Przywódcy państw członkowskich UE na spotkaniu w Brukseli opowiedzą się za zawieszeniem procesu ratyfikacji unijnej konstytucji i będą ratować kompromis w sprawie budżetu UE na lata 2007-2013 - pisze "Financial Times".
Zdaniem gazety, kraje członkowskie zaproponują w czwartek bezterminowe zawieszenie ratyfikacji konstytucji UE i będą natomiast desperacko szukać kompromisu w sprawie przyszłego unijnego budżetu.
"Financial Times" zaznacza, że dwa dni szczytu (16 i 17 czerwca - PAP) rozpoczną się od odpowiedzi przywódców na pytanie, w jaki sposób odrzucenie konstytucji unijnej przez Francuzów i Holendrów wpłynęło na sytuację i pozycję Unii.

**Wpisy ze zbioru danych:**

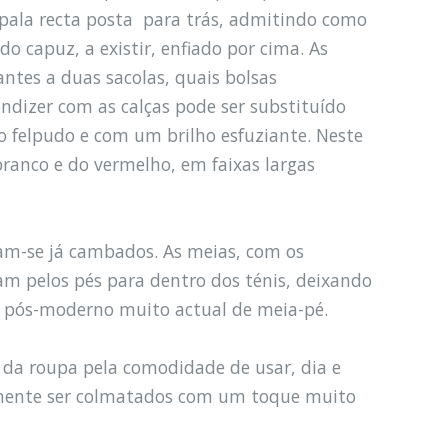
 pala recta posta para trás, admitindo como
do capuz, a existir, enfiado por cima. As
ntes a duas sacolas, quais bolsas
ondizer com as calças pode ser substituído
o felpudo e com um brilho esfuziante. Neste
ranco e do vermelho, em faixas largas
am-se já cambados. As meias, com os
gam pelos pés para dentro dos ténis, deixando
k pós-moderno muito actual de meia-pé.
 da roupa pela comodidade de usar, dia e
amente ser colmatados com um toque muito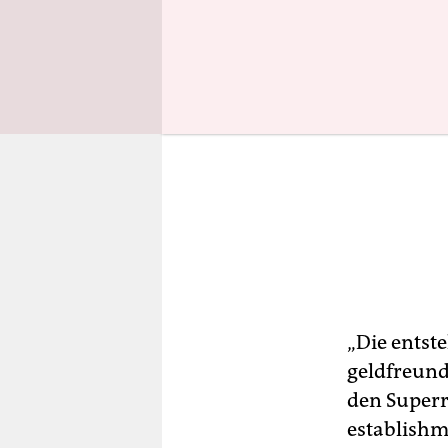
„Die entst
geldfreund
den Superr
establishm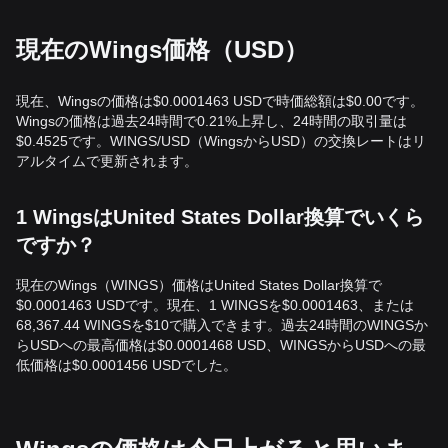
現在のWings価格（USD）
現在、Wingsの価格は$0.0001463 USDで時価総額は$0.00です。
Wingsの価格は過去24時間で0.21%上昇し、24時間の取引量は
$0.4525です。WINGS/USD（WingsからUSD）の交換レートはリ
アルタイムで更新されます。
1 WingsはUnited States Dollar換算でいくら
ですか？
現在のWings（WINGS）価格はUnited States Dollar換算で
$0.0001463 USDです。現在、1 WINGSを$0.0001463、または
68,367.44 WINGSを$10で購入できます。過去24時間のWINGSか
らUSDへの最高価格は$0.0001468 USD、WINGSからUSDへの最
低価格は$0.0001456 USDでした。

...

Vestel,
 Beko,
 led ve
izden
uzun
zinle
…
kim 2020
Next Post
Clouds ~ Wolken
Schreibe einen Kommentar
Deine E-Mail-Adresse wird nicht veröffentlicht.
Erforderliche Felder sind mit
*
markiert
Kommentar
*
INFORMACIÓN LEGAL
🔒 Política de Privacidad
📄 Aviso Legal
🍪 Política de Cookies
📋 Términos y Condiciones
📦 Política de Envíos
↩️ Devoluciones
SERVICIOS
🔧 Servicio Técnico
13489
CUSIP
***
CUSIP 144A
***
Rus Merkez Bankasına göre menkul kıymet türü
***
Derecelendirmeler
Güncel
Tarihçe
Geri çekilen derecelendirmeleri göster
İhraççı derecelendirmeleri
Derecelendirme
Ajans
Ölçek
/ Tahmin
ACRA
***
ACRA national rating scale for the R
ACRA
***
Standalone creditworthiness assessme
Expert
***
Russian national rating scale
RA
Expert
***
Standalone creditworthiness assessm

**ZADANIA:**
A - Które narody odrzuciły konstytucję unijną według tekstu o szczycie UE?
B - Przepisz z tekstu o szczycie UE wszystko od "Zdaniem gazety, kraje" aż do "przyszłego unijnego budżetu.".
C - Dopisz dalszy ciąg tekstu o szczycie UE w Brukseli, zaczynając po jego ostatnim zdaniu.
Wpisy to materiał odrębny od tekstu o szczycie UE.

**ODPOWIEDZI:**
A - Francuzi i Holendrzy.

B -
Zdaniem gazety, kraje członkowskie zaproponują w czwartek bezterminowe zawieszenie ratyfikacji konstytucji UE i będą natomiast desperacko szukać kompromisu w sprawie przyszłego unijnego budżetu.

C -
Poszczególne kraje członkowskie oczekują od szczytu decyzji, że powinny kontynuować ratyfikację, ale w swoim tempie. Jednocześnie listopad 2006 roku nie może być datą końcową tego procesu. Wielka Brytania, Dania, Irlandia i Polska są tymi krajami, które oczekują, że zawiesi się na razie bezterminowo planowane u nich referenda.
"FT" pisze, że unijna konstytucja może odżyć tylko wtedy, gdy Francja i Holandia w ponownym głosowaniu powiedzą "tak". "To się jednak nie stanie w najbliższych pięciu latach, może nigdy" - mówi gazecie jeden z ambasadorów państwa członkowskiego.
W ocenie dziennika, w obliczu ponurej politycznej zapaści UE przywódcy będą usiłowali nie dopuścić do drugiego upokorzenia, czyli brak kompromisu w sprawie unijnego budżetu na lata 2007-2013.
Jean-Claude Juncker, premier Luksemburga, który przewodniczy teraz pracom UE, powiedział w przeddzień szczytu, że jest "prawie pewien", że kompromis w sprawie przyszłego unijnego budżetu będzie niemożliwy - przypomina "FT".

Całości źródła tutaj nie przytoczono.